#### WHAT IS BEING ASKED:
Send back the records in full, character for character.

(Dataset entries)
◇ ◇ ◇
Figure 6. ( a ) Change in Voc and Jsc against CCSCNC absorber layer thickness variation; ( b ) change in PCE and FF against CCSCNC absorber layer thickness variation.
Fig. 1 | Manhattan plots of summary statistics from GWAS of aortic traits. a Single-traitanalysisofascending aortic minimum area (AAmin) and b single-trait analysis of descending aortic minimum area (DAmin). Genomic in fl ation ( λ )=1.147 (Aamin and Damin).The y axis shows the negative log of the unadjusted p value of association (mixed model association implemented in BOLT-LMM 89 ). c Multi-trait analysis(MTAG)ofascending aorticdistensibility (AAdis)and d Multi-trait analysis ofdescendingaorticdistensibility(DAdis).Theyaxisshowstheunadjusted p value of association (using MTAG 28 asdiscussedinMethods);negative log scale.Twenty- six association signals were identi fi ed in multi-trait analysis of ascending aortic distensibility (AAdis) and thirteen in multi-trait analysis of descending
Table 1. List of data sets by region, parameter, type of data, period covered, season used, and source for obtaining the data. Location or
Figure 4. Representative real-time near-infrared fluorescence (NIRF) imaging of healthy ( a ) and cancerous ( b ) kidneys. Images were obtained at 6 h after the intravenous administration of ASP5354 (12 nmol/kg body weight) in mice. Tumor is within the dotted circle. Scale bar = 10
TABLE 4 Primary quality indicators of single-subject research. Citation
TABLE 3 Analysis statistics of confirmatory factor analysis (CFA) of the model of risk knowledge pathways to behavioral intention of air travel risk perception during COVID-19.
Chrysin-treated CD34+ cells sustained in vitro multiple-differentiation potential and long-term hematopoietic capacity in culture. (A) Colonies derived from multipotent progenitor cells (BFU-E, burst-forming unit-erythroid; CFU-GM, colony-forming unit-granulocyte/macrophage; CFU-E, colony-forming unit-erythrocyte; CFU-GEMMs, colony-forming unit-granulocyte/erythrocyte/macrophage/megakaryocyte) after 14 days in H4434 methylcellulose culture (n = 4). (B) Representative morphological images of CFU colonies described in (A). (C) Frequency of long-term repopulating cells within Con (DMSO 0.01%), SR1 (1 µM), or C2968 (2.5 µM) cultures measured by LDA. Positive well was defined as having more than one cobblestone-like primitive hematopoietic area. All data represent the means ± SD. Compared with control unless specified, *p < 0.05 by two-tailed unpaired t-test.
◇ ◇ ◇
#### EXERCISE RESPONSE:
Figure 6. ( a ) Change in Voc and Jsc against CCSCNC absorber layer thickness variation; ( b ) change in PCE and FF against CCSCNC absorber layer thickness variation.
Fig. 1 | Manhattan plots of summary statistics from GWAS of aortic traits. a Single-traitanalysisofascending aortic minimum area (AAmin) and b single-trait analysis of descending aortic minimum area (DAmin). Genomic in fl ation ( λ )=1.147 (Aamin and Damin).The y axis shows the negative log of the unadjusted p value of association (mixed model association implemented in BOLT-LMM 89 ). c Multi-trait analysis(MTAG)ofascending aorticdistensibility (AAdis)and d Multi-trait analysis ofdescendingaorticdistensibility(DAdis).Theyaxisshowstheunadjusted p value of association (using MTAG 28 asdiscussedinMethods);negative log scale.Twenty- six association signals were identi fi ed in multi-trait analysis of ascending aortic distensibility (AAdis) and thirteen in multi-trait analysis of descending
Table 1. List of data sets by region, parameter, type of data, period covered, season used, and source for obtaining the data. Location or
Figure 4. Representative real-time near-infrared fluorescence (NIRF) imaging of healthy ( a ) and cancerous ( b ) kidneys. Images were obtained at 6 h after the intravenous administration of ASP5354 (12 nmol/kg body weight) in mice. Tumor is within the dotted circle. Scale bar = 10
TABLE 4 Primary quality indicators of single-subject research. Citation
TABLE 3 Analysis statistics of confirmatory factor analysis (CFA) of the model of risk knowledge pathways to behavioral intention of air travel risk perception during COVID-19.
Chrysin-treated CD34+ cells sustained in vitro multiple-differentiation potential and long-term hematopoietic capacity in culture. (A) Colonies derived from multipotent progenitor cells (BFU-E, burst-forming unit-erythroid; CFU-GM, colony-forming unit-granulocyte/macrophage; CFU-E, colony-forming unit-erythrocyte; CFU-GEMMs, colony-forming unit-granulocyte/erythrocyte/macrophage/megakaryocyte) after 14 days in H4434 methylcellulose culture (n = 4). (B) Representative morphological images of CFU colonies described in (A). (C) Frequency of long-term repopulating cells within Con (DMSO 0.01%), SR1 (1 µM), or C2968 (2.5 µM) cultures measured by LDA. Positive well was defined as having more than one cobblestone-like primitive hematopoietic area. All data represent the means ± SD. Compared with control unless specified, *p < 0.05 by two-tailed unpaired t-test.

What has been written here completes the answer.